While he was surrogate he began to prepare a book for a guide to executors, but did not complete it until 1862, when it was published and very highly commended. He prepared a new and very much enlarged edition, which was published in 1873.
For some years he had been engaged in the preparation of an extended treatise on the practice in the Surrogate's Court, and the duties of executors, administrators, and guardians, and it was published in 1875. His experience as surrogate of the county, with its vast business interests, together with his large practice, made him master of his subject, and his books are standard authority. His topics are systematically and logically arranged, and his style is particularly clear and concise.

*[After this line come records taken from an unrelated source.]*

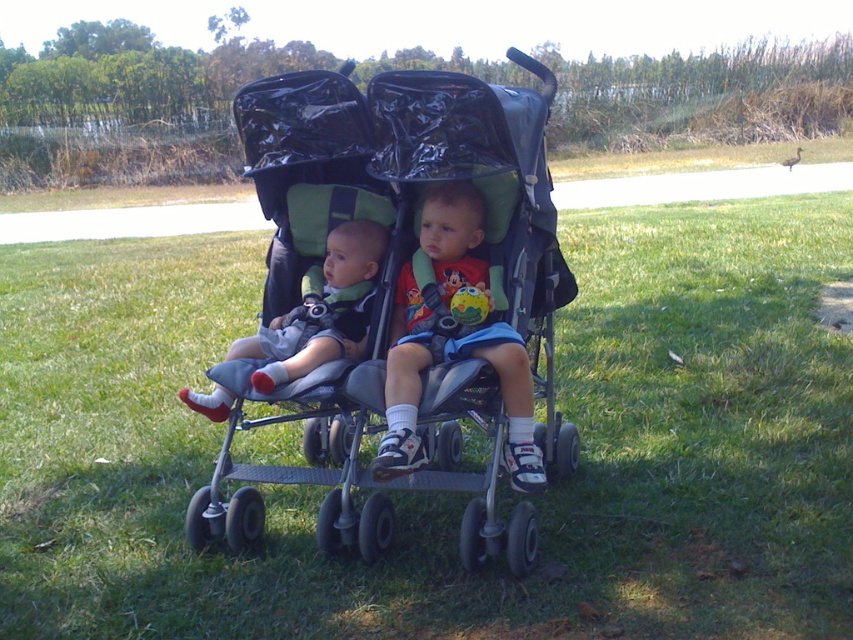
Is green grass at center taller than black plastic stroller at center?

No, green grass at center is not taller than black plastic stroller at center.

Is green grass at center closer to the viewer compared to black plastic stroller at center?

No, it is behind black plastic stroller at center.

You are a GUI agent. You are given a task and a screenshot of the screen. Output one action in this format:
    pyautogui.click(x=<x>, y=<y>)
    Task: Click on the green grass at center
    The height and width of the screenshot is (640, 853).
    Given the screenshot: What is the action you would take?
    pyautogui.click(x=450, y=493)

Is black plastic stroller at center thinner than matte gray stroller at left?

In fact, black plastic stroller at center might be wider than matte gray stroller at left.

Between point (485, 234) and point (251, 344), which one is positioned in front?

Point (485, 234)

Find the location of a particular element. black plastic stroller at center is located at coordinates (399, 296).

Looking at this image, is matte green cushion at center thinner than matte gray stroller at left?

Yes, matte green cushion at center is thinner than matte gray stroller at left.

Between matte green cushion at center and matte gray stroller at left, which one is positioned higher?

matte gray stroller at left is above.

Between point (427, 308) and point (355, 268), which one is positioned in front?

Point (427, 308) is in front.

This screenshot has height=640, width=853. Find the location of `matte green cushion at center`. matte green cushion at center is located at coordinates (403, 381).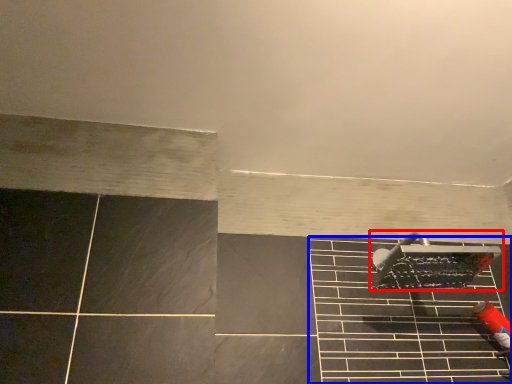
Question: Which object appears closest to the camera in this image, shower (highlighted by a red box) or ceramic tile (highlighted by a blue box)?

Choices:
 (A) shower
 (B) ceramic tile

Answer: (B)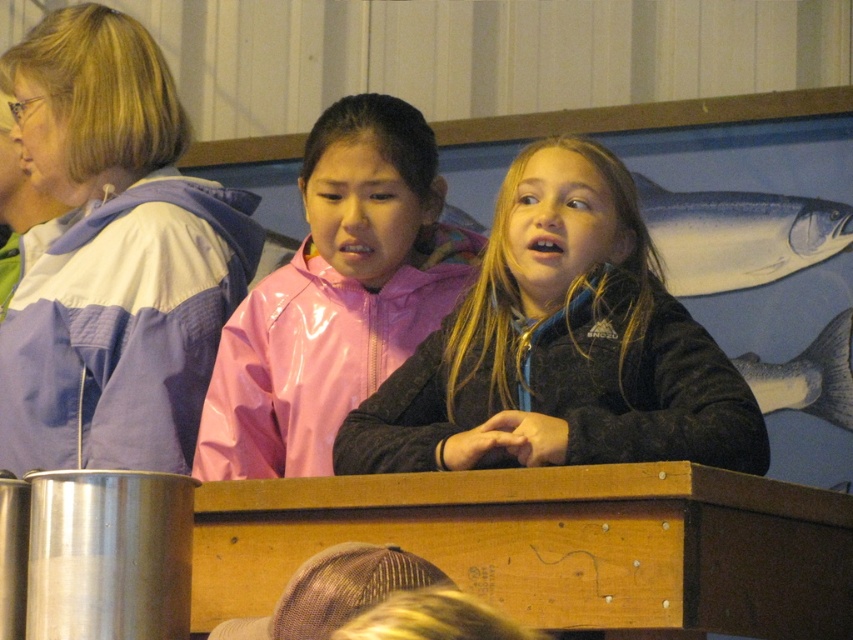
Question: Which object appears closest to the camera in this image?

Choices:
 (A) matte black jacket at center
 (B) blue glossy fish at upper right
 (C) pink glossy jacket at center

Answer: (A)

Question: From the image, what is the correct spatial relationship of pink glossy jacket at center in relation to blue glossy fish at upper right?

Choices:
 (A) above
 (B) below

Answer: (B)

Question: Does matte black jacket at center lie in front of blue glossy fish at upper right?

Choices:
 (A) no
 (B) yes

Answer: (B)

Question: Does matte black jacket at center have a larger size compared to blue glossy fish at upper right?

Choices:
 (A) no
 (B) yes

Answer: (B)

Question: Which object appears closest to the camera in this image?

Choices:
 (A) matte black jacket at center
 (B) shiny silver fish at upper right

Answer: (A)

Question: Estimate the real-world distances between objects in this image. Which object is farther from the pink glossy jacket at center?

Choices:
 (A) shiny silver fish at upper right
 (B) matte black jacket at center

Answer: (A)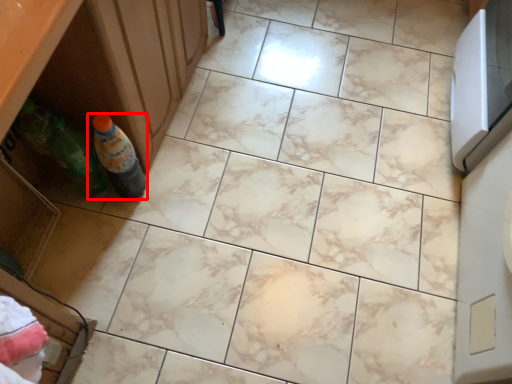
Question: Where is bottle (annotated by the red box) located in relation to drawer in the image?

Choices:
 (A) left
 (B) right

Answer: (B)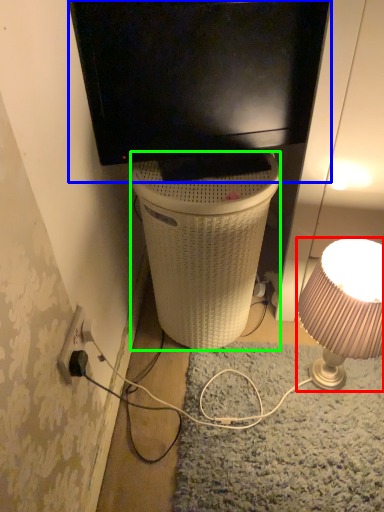
Question: Which object is the farthest from lamp (highlighted by a red box)? Choose among these: television (highlighted by a blue box) or trash bin/can (highlighted by a green box).

Choices:
 (A) television
 (B) trash bin/can

Answer: (A)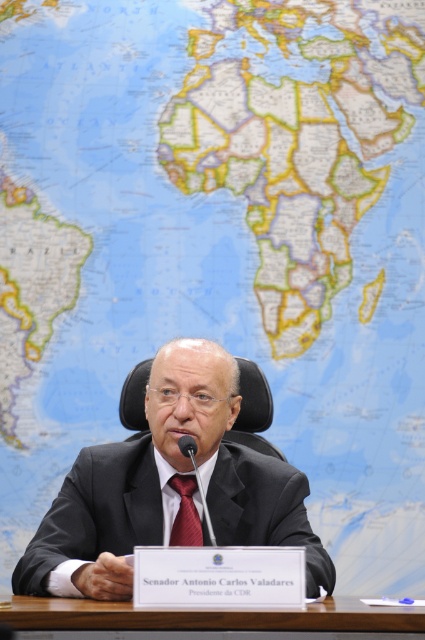
You are a photographer setting up for a formal photo shoot in the described scene. You need to position a small microphone stand between the black suit at center and the brown wooden table at center. Based on their positions, where should you place the microphone stand?

The black suit at center is located above the brown wooden table at center, so the microphone stand should be placed between them at the same level as the table since the suit is elevated.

He has been admitted to the District, Circuit, and Supreme Courts of the United States, it having been rendered necessary by the extended business of his firm.

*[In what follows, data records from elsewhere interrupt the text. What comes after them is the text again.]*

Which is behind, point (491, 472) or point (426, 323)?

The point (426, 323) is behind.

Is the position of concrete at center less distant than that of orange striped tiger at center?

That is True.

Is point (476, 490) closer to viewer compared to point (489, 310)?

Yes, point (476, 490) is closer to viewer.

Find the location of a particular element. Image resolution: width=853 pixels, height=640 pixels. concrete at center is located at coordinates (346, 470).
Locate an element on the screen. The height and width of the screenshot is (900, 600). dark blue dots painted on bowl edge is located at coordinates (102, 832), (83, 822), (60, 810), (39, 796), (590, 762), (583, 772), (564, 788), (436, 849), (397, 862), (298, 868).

In 1877 the alumni of Union College elected him a trustee of that time-honored institution.
In politics he was originally a Whig, and on the dissolution of that party he joined the American party; but on the breaking out of the Rebellion he sacrificed all his personal and political prejudices to his patriotism, and has continued to act with the Republican party from that time.
In his social intercourse he is genial, sympathetic, and kindly considerate. The cares and perplexities of a large and increasing practice have not dulled the fine points of his literary culture, nor lessened his love for classical studies, which he still pursues with delight; and he is, consequently, a thorough classical scholar.
Of an ardent and sanguine temperament, he does what he has to do with all his might, and he is characterized for his absolute punctuality and fidelity in all his engagements. True to his ancestral predilections, and of strong religious convictions, he is a staunch Presbyterian, and, happy in his
social and family relations, he enjoys the respect and confidence of the community in which he lives.
ROBERT HENRY MCCLELLAN was bom in Schodack, Dec. 28, 1826. He was the youngest son and fifth child of Dr. Samuel McClellan and Laura H. Cook, his wife. He was prepared for college at the academy at Nassau, principally under the tuition of Rev. Ward Bullard, A.M., and was admitted to the junior class of Union College upon examination. He was graduated at that institution in 1845, receiving the honorary membership of the Phi Beta Kappa Society, as distinguishing his proficiency, and received the honorary degree of A.M. from the same college.